◆ EXERCISE DIRECTIONS ◆
An unaltered copy of every line below is the expected output.

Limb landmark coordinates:
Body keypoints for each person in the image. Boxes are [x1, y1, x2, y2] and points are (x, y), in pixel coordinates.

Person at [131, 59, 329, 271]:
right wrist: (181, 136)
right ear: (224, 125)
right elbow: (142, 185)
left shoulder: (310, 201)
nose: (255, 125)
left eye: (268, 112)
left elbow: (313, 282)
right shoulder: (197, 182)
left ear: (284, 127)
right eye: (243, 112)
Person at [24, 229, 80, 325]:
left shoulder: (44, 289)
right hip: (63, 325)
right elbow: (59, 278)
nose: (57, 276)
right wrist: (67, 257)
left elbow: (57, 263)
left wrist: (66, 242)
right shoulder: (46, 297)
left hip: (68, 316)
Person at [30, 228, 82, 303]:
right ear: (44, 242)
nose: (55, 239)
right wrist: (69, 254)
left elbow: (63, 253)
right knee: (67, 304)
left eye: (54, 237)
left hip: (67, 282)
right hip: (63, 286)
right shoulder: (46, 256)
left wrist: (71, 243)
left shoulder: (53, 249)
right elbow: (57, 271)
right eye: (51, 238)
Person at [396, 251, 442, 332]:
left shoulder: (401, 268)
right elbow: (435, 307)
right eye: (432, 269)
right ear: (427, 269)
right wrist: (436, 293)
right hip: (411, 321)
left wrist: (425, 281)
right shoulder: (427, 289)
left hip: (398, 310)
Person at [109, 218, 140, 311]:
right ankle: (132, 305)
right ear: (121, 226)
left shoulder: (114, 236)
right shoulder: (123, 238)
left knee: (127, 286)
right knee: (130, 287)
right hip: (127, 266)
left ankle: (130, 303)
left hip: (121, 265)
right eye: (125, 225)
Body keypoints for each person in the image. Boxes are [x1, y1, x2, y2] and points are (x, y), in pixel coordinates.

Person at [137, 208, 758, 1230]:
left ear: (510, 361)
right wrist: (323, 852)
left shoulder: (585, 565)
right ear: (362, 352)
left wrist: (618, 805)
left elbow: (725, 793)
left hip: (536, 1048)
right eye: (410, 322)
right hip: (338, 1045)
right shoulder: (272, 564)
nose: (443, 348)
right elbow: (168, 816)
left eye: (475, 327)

◆ ANSWER TO THIS PROBLEM ◆
Body keypoints for each person in the image. Boxes are [x1, y1, x2, y2] and points are (x, y), in pixel coordinates.

Person at [131, 59, 329, 271]:
right wrist: (181, 136)
right ear: (224, 125)
right elbow: (142, 185)
left shoulder: (310, 201)
nose: (255, 125)
left eye: (268, 112)
left elbow: (313, 282)
right shoulder: (197, 182)
left ear: (284, 127)
right eye: (243, 112)
Person at [24, 229, 80, 325]:
left shoulder: (44, 289)
right hip: (63, 325)
right elbow: (59, 278)
nose: (57, 276)
right wrist: (67, 257)
left elbow: (57, 263)
left wrist: (66, 242)
right shoulder: (46, 297)
left hip: (68, 316)
Person at [30, 228, 82, 303]:
right ear: (44, 242)
nose: (55, 239)
right wrist: (69, 254)
left elbow: (63, 253)
right knee: (67, 304)
left eye: (54, 237)
left hip: (67, 282)
right hip: (63, 286)
right shoulder: (46, 256)
left wrist: (71, 243)
left shoulder: (53, 249)
right elbow: (57, 271)
right eye: (51, 238)
Person at [396, 251, 442, 332]:
left shoulder: (401, 268)
right elbow: (435, 307)
right eye: (432, 269)
right ear: (427, 269)
right wrist: (436, 293)
right hip: (411, 321)
left wrist: (425, 281)
right shoulder: (427, 289)
left hip: (398, 310)
Person at [109, 218, 140, 311]:
right ankle: (132, 305)
right ear: (121, 226)
left shoulder: (114, 236)
right shoulder: (123, 238)
left knee: (127, 286)
right knee: (130, 287)
right hip: (127, 266)
left ankle: (130, 303)
left hip: (121, 265)
right eye: (125, 225)
Body keypoints for each person in the image. Boxes are [x1, y1, x2, y2] and points are (x, y), in pixel coordinates.

Person at [137, 208, 758, 1230]:
left ear: (510, 361)
right wrist: (323, 852)
left shoulder: (585, 565)
right ear: (362, 352)
left wrist: (618, 805)
left elbow: (725, 793)
left hip: (536, 1048)
right eye: (410, 322)
right hip: (338, 1045)
right shoulder: (272, 564)
nose: (443, 348)
right elbow: (168, 816)
left eye: (475, 327)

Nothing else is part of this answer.